Segment Start: Given information

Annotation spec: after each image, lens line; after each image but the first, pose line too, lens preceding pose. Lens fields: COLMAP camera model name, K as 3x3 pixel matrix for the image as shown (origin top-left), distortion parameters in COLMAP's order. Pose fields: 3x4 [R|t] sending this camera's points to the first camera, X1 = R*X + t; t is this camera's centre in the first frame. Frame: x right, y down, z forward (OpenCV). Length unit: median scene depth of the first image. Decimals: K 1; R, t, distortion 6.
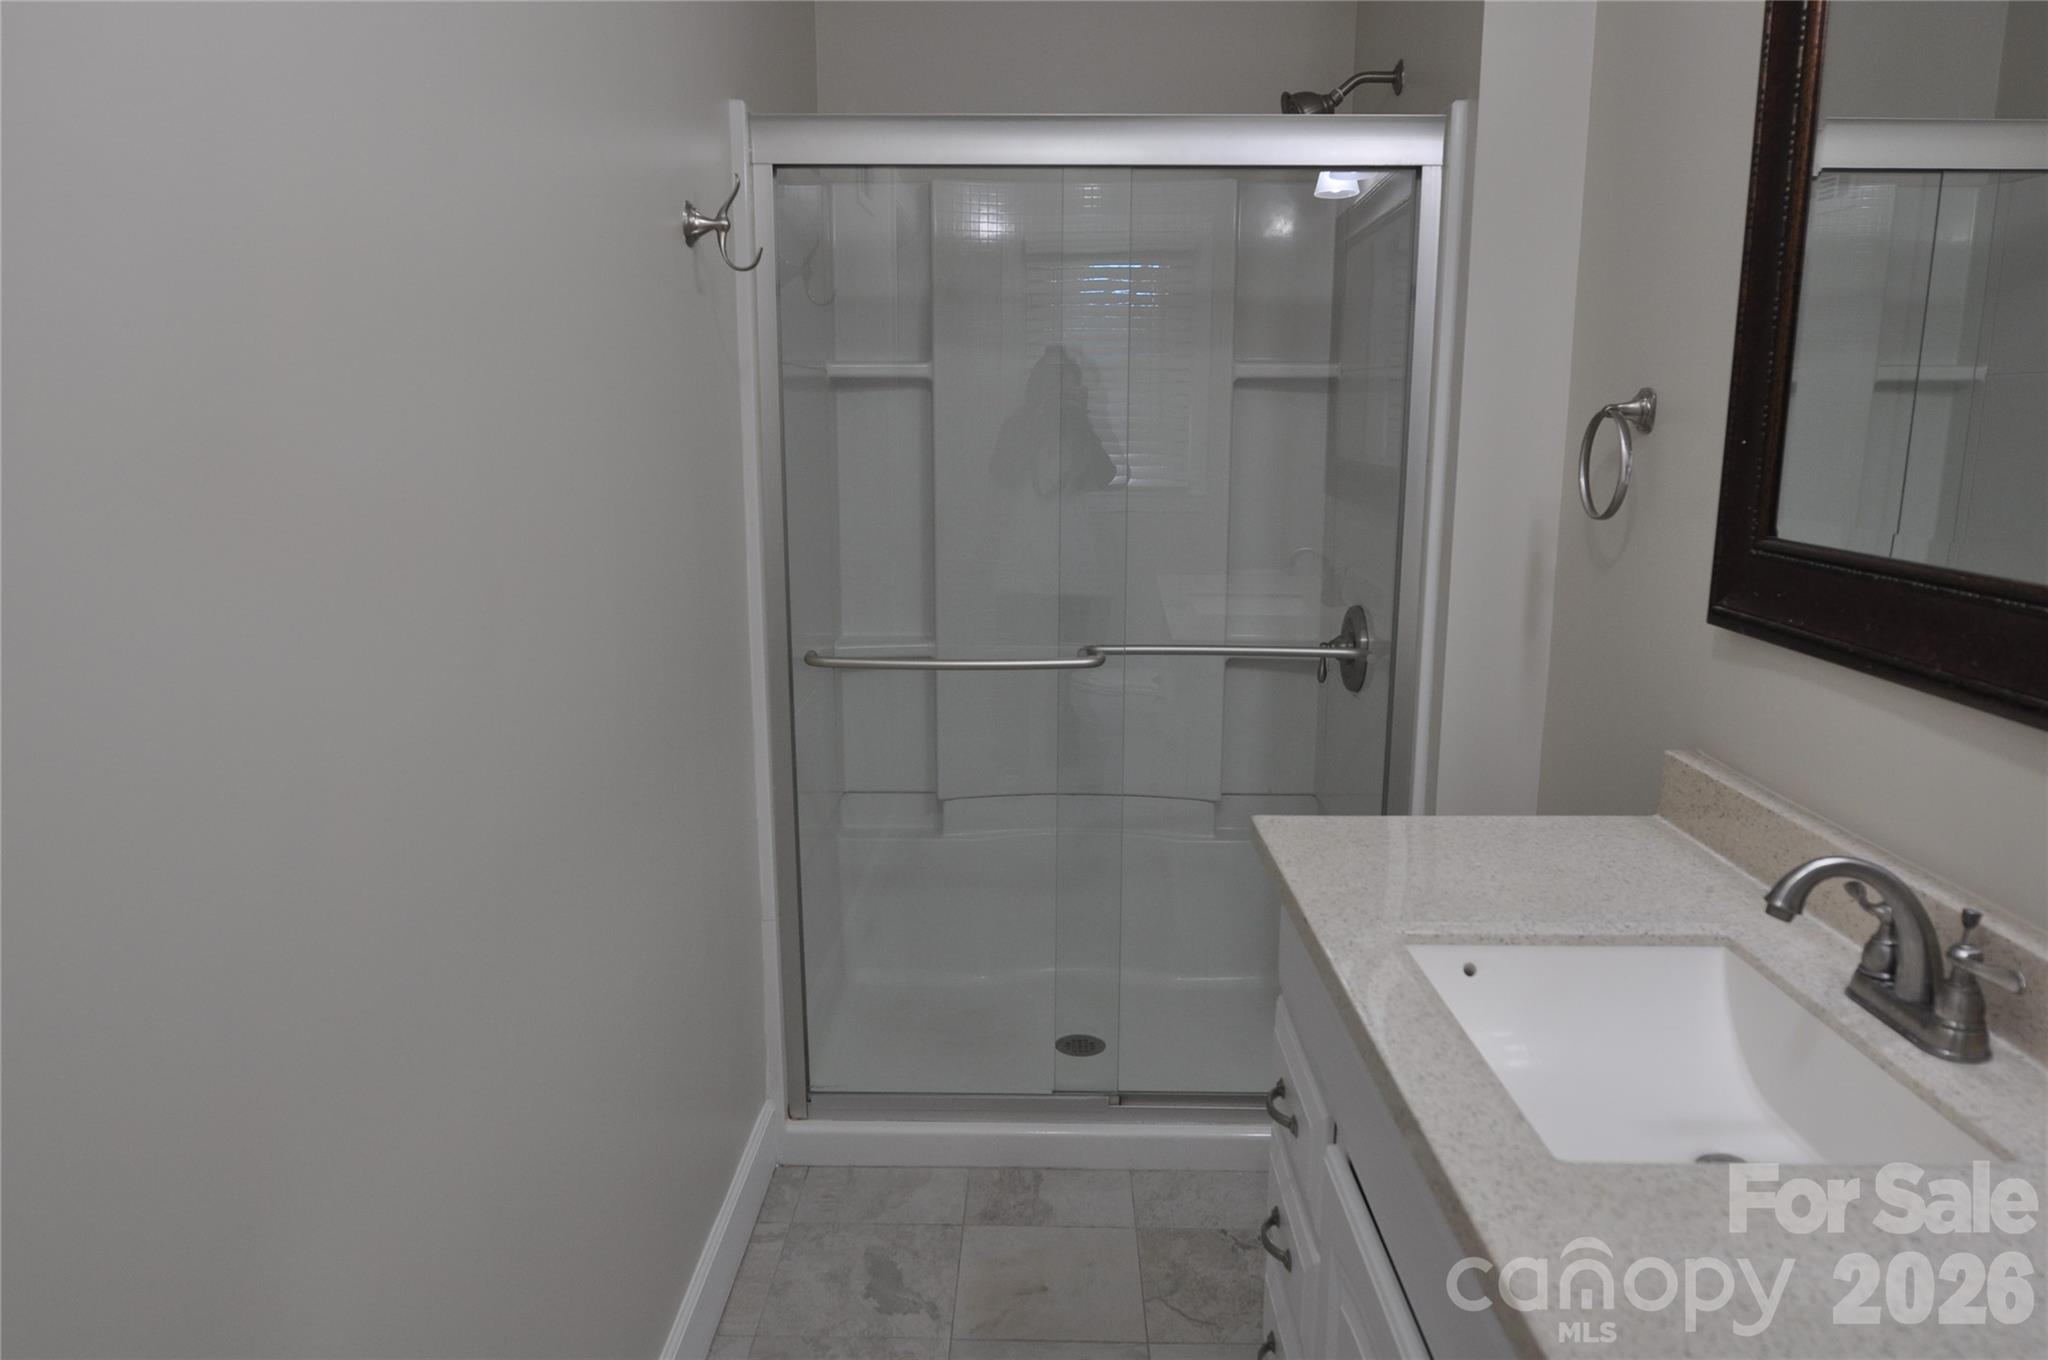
lens RADIAL K [[1397.1, 0, 1023.0], [0, 1397.1, 682.2], [0, 0, 1]] dist [-0.009304, -0.001757]
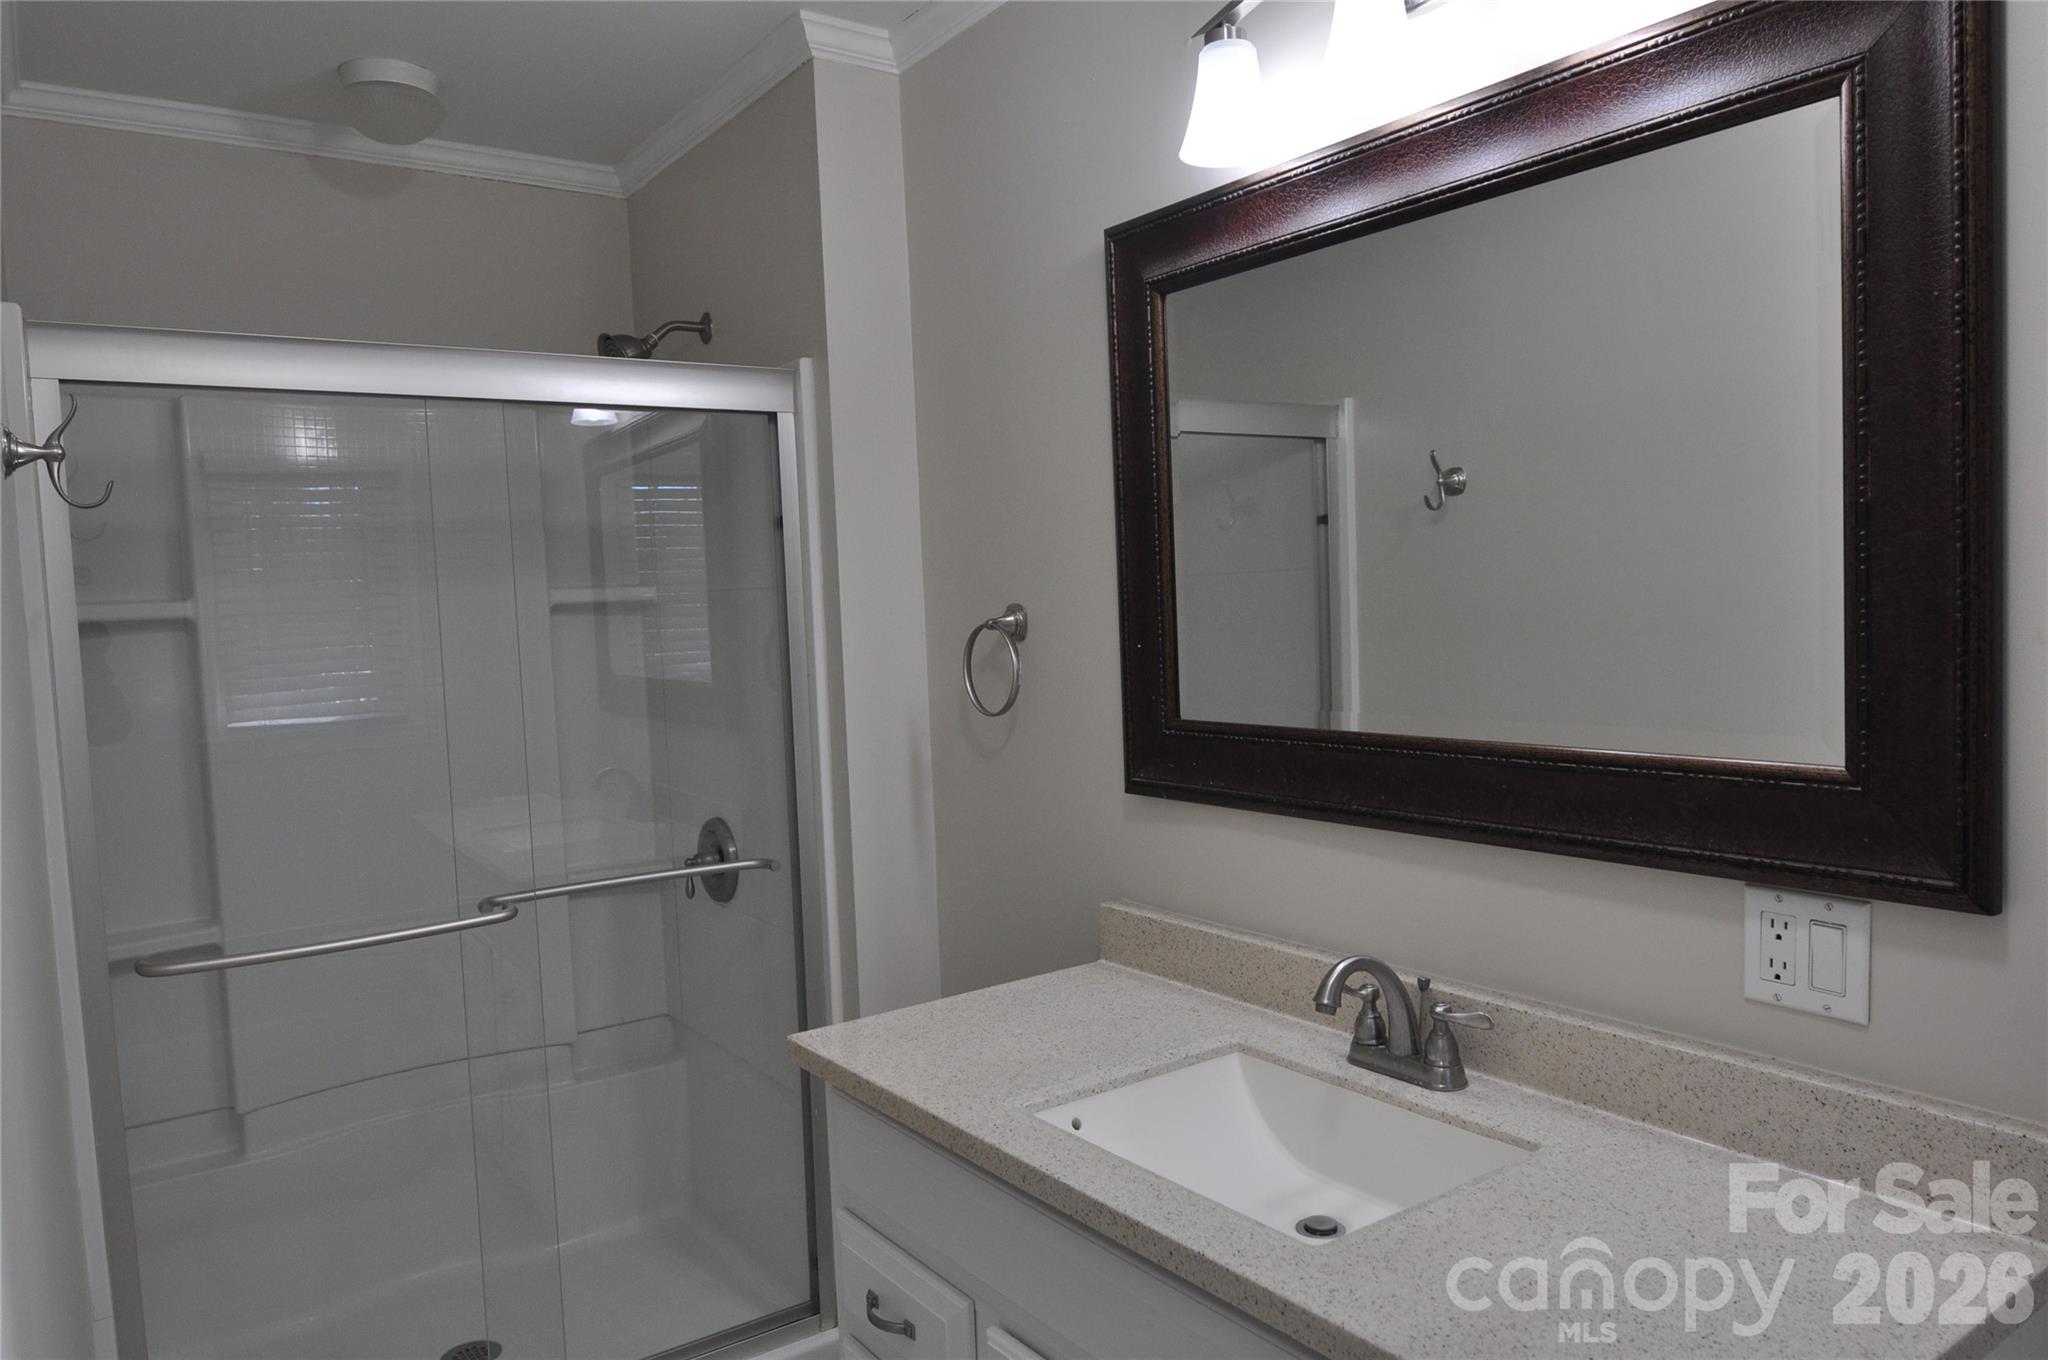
lens RADIAL K [[1397.1, 0, 1023.0], [0, 1397.1, 682.2], [0, 0, 1]] dist [-0.009304, -0.001757]
pose [[0.809235, -0.072156, 0.583038, -0.250618], [0.155226, 0.983421, -0.093741, -0.032473], [-0.566608, 0.166361, 0.807019, 0.043927]]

Segment End: Given information

- _Assigned task_: Copy every line of the data above word for word, omitting the pictures.

- _Finished exercise_:
Annotation spec: after each image, lens line; after each image but the first, pose line too, lens preceding pose. Lens fields: COLMAP camera model name, K as 3x3 pixel matrix for the image as shown (origin top-left), distortion parameters in COLMAP's order. Pose fields: 3x4 [R|t] sending this camera's points to the first camera, X1 = R*X + t; t is this camera's centre in the first frame. Frame: x right, y down, z forward (OpenCV). Length unit: median scene depth of the first image. Decimals: K 1; R, t, distortion 6.
lens RADIAL K [[1397.1, 0, 1023.0], [0, 1397.1, 682.2], [0, 0, 1]] dist [-0.009304, -0.001757]
lens RADIAL K [[1397.1, 0, 1023.0], [0, 1397.1, 682.2], [0, 0, 1]] dist [-0.009304, -0.001757]
pose [[0.809235, -0.072156, 0.583038, -0.250618], [0.155226, 0.983421, -0.093741, -0.032473], [-0.566608, 0.166361, 0.807019, 0.043927]]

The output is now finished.